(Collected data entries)
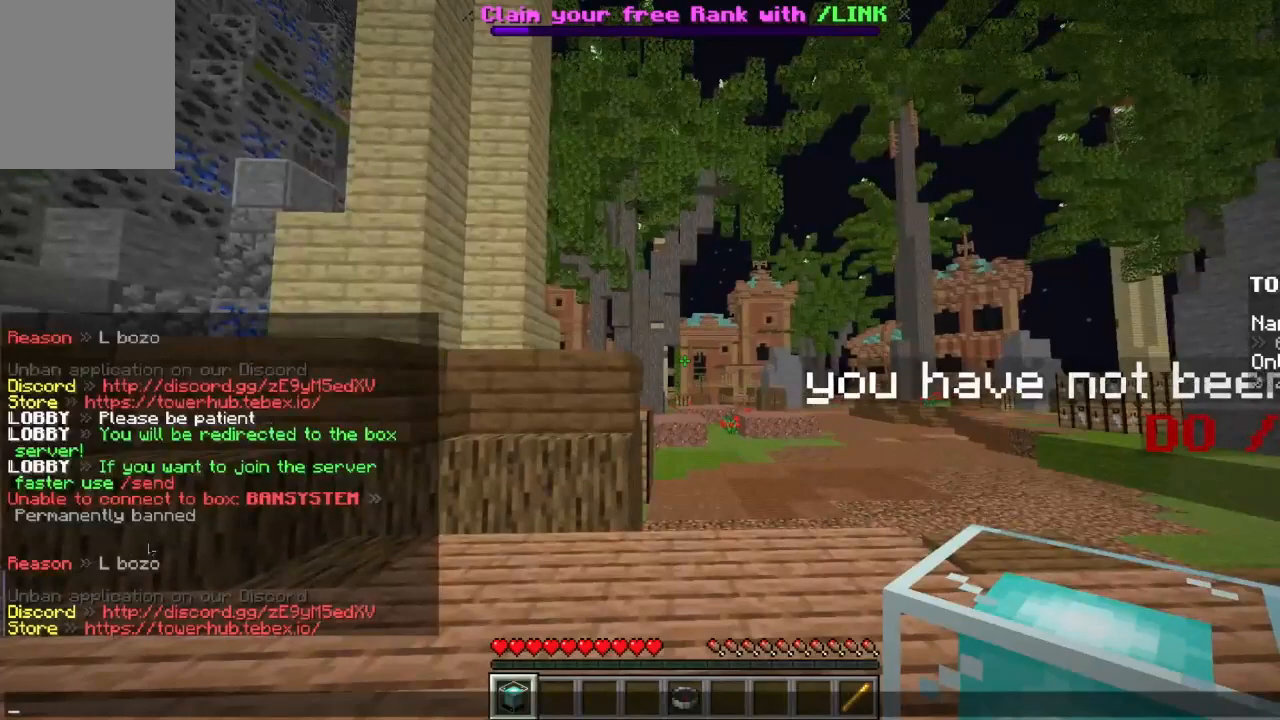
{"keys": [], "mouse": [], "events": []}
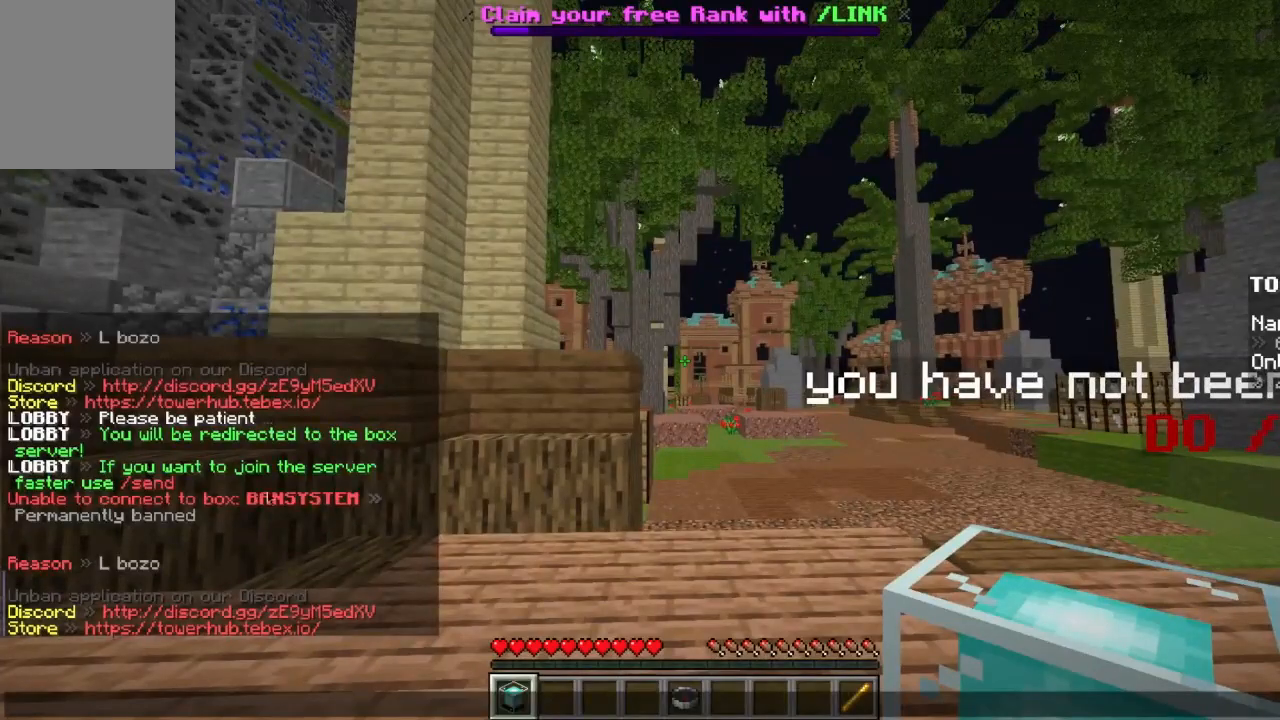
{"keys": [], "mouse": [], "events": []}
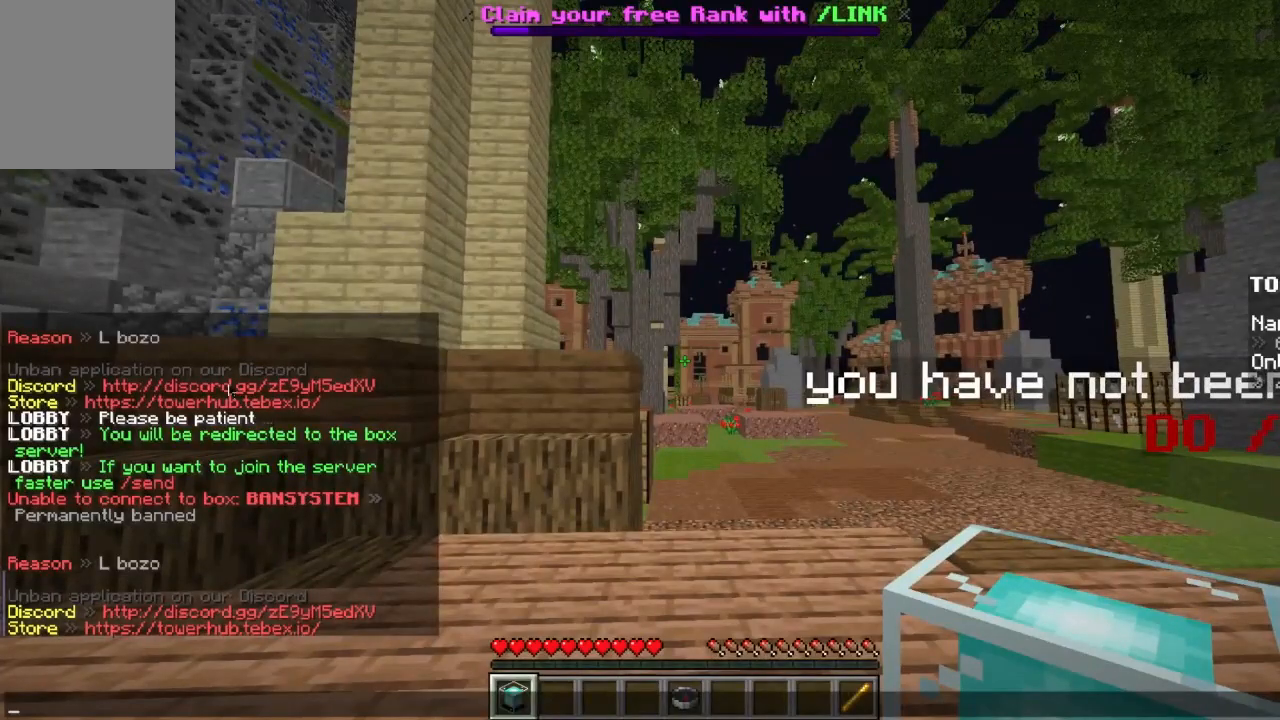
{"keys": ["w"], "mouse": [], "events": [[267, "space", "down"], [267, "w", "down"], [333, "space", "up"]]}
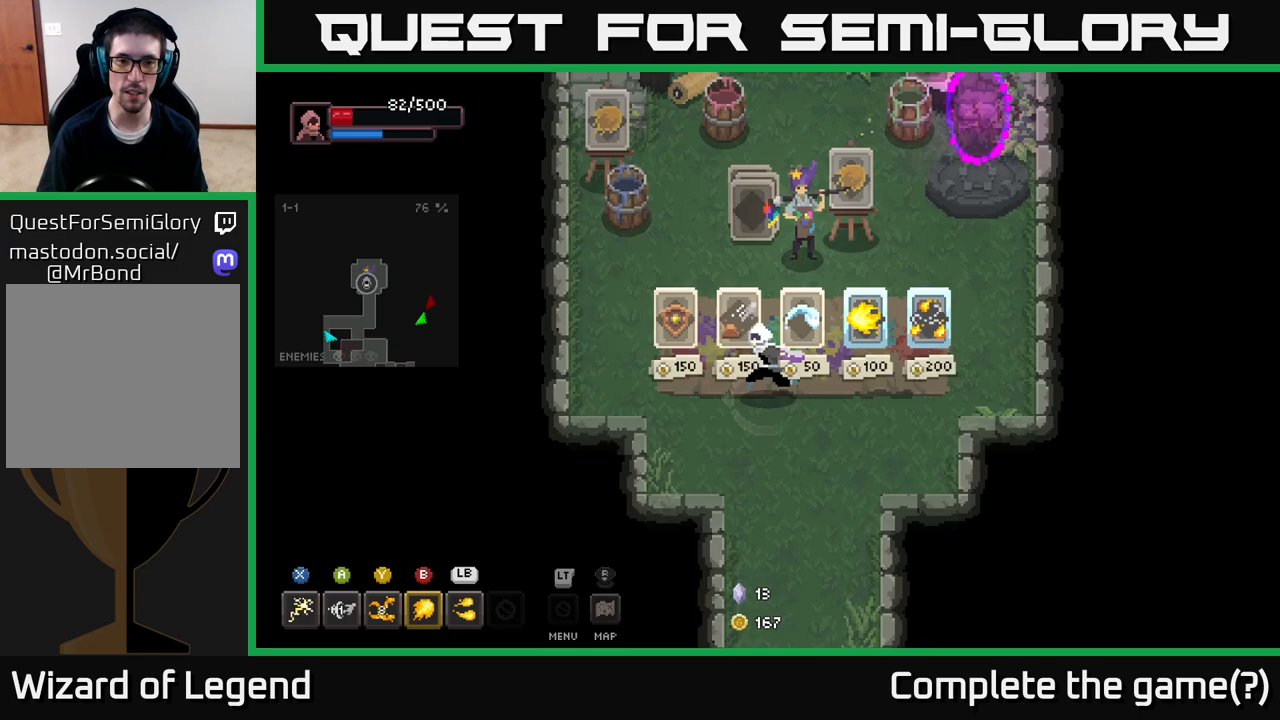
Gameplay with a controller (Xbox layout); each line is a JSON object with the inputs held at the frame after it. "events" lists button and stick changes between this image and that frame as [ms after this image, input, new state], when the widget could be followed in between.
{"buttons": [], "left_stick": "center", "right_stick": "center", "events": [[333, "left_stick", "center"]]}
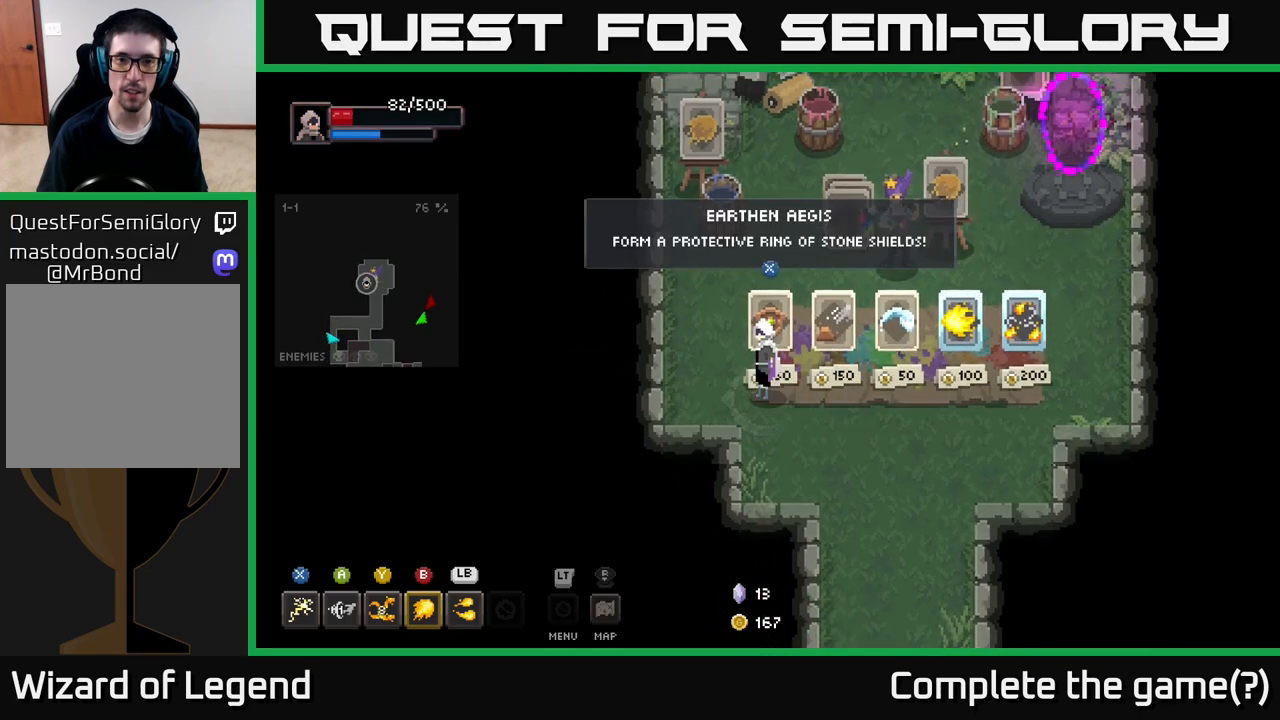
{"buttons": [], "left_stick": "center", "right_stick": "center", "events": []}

» **Problem statement**
Retype the records above exactly, leaving every picture out of your copy.

» **Exercise response**
{"keys": [], "mouse": [], "events": []}
{"keys": [], "mouse": [], "events": []}
{"keys": ["w"], "mouse": [], "events": [[267, "space", "down"], [267, "w", "down"], [333, "space", "up"]]}
Gameplay with a controller (Xbox layout); each line is a JSON object with the inputs held at the frame after it. "events" lists button and stick changes between this image and that frame as [ms after this image, input, new state], when the widget could be followed in between.
{"buttons": [], "left_stick": "center", "right_stick": "center", "events": [[333, "left_stick", "center"]]}
{"buttons": [], "left_stick": "center", "right_stick": "center", "events": []}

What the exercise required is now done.